Penso che il nostro lavoro sia non solo importante per i ragazzi ma che sia un supporto anche per i docenti, i quali nel corso degli anni si sono sempre dimostrati coinvolti e interessati a un’attività focalizzata all’educazione e alfabetizzazione finanziaria.

Quale è stata la tua impressione per l’ultimo laboratorio organizzato?

In particolare durante il laboratorio dell’8 marzo con la classe III della scuola secondaria di primo grado dell’Istituto Comprensivo Burlando ho potuto sperimentare un’iniziale ritrosia da parte dei ragazzi a intervenire, che si è dissolta in seguito al primo gioco il “Taboo del Mercato” che li ha visti molto coinvolti. La continuazione del laboratorio si è poi caratterizzata da interventi appropriati e un’ottima partecipazione della classe nei giochi e nelle loro dinamiche.

Abbiamo chiesto anche alla Professoressa Elena Kaiser, docente di matematica e scienza, un feedback sulla risposta dei suoi alunni

Professoressa Kaiser, com’è andato il laboratorio in questa versione digitale?

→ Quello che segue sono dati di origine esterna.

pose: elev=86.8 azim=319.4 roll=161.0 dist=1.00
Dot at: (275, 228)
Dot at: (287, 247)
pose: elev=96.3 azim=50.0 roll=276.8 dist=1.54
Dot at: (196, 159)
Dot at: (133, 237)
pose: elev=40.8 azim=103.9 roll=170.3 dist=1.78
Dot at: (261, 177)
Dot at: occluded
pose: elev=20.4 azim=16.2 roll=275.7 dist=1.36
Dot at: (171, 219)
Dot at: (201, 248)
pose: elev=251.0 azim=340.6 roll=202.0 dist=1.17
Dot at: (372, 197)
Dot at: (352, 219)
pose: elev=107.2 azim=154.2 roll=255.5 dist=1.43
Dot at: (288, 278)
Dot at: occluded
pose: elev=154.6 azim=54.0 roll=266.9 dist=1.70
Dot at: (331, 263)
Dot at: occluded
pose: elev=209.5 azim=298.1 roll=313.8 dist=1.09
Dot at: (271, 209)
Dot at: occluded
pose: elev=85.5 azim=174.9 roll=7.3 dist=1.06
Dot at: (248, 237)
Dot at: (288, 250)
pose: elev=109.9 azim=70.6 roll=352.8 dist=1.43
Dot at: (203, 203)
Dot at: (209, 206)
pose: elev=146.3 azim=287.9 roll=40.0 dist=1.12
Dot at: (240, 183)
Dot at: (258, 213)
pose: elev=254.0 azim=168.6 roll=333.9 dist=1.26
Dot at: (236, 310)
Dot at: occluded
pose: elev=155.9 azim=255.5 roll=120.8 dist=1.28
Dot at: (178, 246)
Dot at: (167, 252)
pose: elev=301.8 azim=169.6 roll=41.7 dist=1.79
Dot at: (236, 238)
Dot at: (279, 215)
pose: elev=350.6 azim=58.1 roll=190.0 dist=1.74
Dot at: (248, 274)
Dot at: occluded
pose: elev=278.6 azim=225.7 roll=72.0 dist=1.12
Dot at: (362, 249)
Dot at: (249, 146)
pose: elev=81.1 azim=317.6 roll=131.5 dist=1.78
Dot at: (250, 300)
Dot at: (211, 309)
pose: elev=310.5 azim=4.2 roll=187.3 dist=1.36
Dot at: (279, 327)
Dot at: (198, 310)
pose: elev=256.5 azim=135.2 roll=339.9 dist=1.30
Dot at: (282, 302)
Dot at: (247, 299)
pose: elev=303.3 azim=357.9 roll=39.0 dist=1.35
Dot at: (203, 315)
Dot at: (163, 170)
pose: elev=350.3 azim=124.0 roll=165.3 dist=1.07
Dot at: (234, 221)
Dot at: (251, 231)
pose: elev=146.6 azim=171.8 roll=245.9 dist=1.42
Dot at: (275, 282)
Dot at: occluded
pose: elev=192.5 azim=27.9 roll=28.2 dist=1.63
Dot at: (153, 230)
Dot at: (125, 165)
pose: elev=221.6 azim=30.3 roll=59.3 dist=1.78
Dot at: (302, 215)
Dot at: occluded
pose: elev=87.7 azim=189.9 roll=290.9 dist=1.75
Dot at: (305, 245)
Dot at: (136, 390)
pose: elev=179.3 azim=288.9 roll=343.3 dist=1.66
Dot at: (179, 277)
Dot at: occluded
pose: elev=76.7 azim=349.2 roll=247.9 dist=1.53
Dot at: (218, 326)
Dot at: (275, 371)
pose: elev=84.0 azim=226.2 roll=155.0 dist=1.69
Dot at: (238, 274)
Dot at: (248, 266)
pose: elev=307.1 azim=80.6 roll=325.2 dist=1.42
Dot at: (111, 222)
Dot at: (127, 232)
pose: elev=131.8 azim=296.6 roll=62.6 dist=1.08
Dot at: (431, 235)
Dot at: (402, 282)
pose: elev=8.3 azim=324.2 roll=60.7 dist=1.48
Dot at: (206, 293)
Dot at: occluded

Ottima iniziativa in tempo Covid, per dare l’opportunità agli studenti di imparare in maniera laboratoriale e giocosa, seguendo le regole sulla sicurezza.

Quali sono le differenze percepite nelle reazioni degli studenti tra il laboratorio svolto in presenza e quello in digitale?

Non ho percepito differenze evidenti, anzi mi sembravano ancora più attenti in quanto se si distraevano o parlavano non riuscivano più ad ascoltare l’animatore. Ormai, con i mesi passati a fare didattica a distanza, questi studenti, nativi digitali, sono abbastanza abituati a comunicare attraverso i video. Al docente fa un po’ più effetto…

Qual è la reazione degli studenti durante lo svolgimento dell’attività?

Tanto entusiasmo, attenzione e partecipazione.

Progetto di educazione economica sviluppata dal Consiglio Nazionale delle Ricerche (CNR) per la scuola primaria (classi quarte e quinte) e secondaria di primo grado. Kidseconomics® offre l’opportunità di prendere confidenza con una disciplina i cui rudimenti costituiscono un bagaglio culturale indispensabile per dei cittadini informati e consapevoli.

Il cuore del progetto è un laboratorio interattivo che da quest’anno potrà essere fruita in modalità “a distanza” e in modalità “ibrida”: studenti e insegnanti presenti in classe saranno collegati con un animatore scientifico che condurrà l’attività. Favorendo il coinvolgimento e la partecipazione attiva degli studenti, l’attività introduce i concetti relativi al mercato, i beni pubblici ed il ciclo economico.

I laboratori hanno la durata di 90 o 120 minuti, l’animatore si collegherà con la classe in videoconferenza attraverso il programma per il collegamento video a scelta dell’insegnante. L’animazione scientifica del laboratorio è a cura dell’Associazione Festival della Scienza.